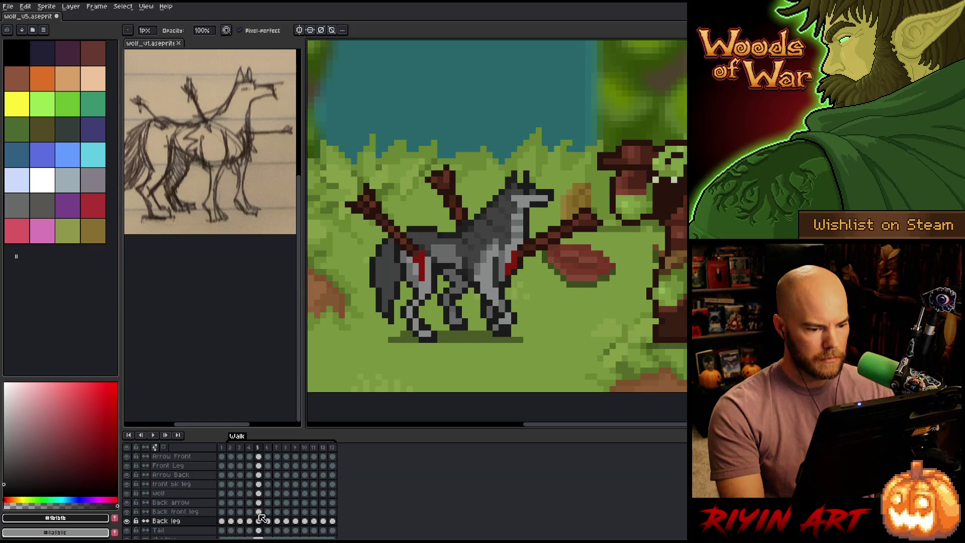
{"action": "key", "text": "comma"}
{"action": "key", "text": "period"}
{"action": "key", "text": "comma"}
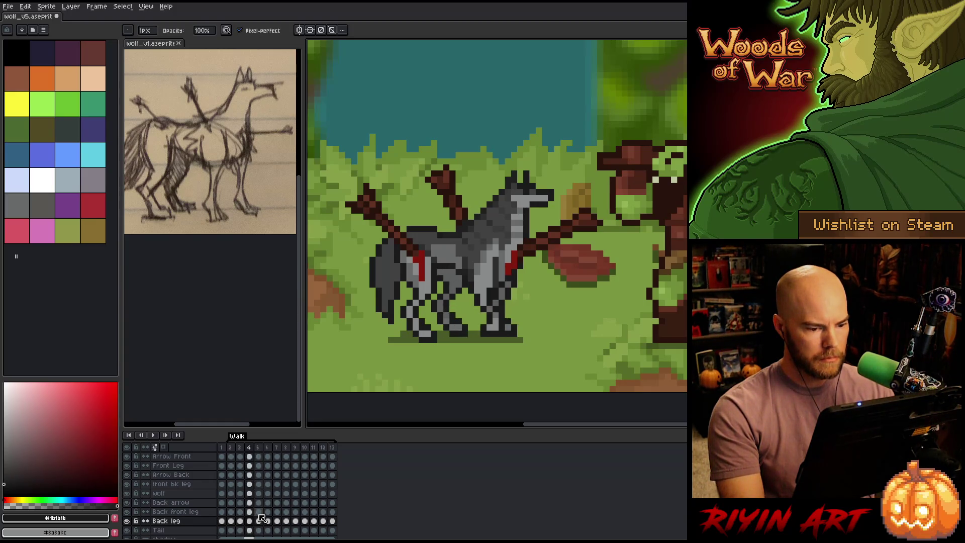
{"action": "key", "text": "period"}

- _WHAT THE TASK REQUIRES_: When a picture appears in the material, please pass over it while retyping the rest exactly.

- _OUTPUT FOR THIS EXERCISE_:
{"action": "key", "text": "comma"}
{"action": "key", "text": "period"}
{"action": "key", "text": "comma"}
{"action": "key", "text": "period"}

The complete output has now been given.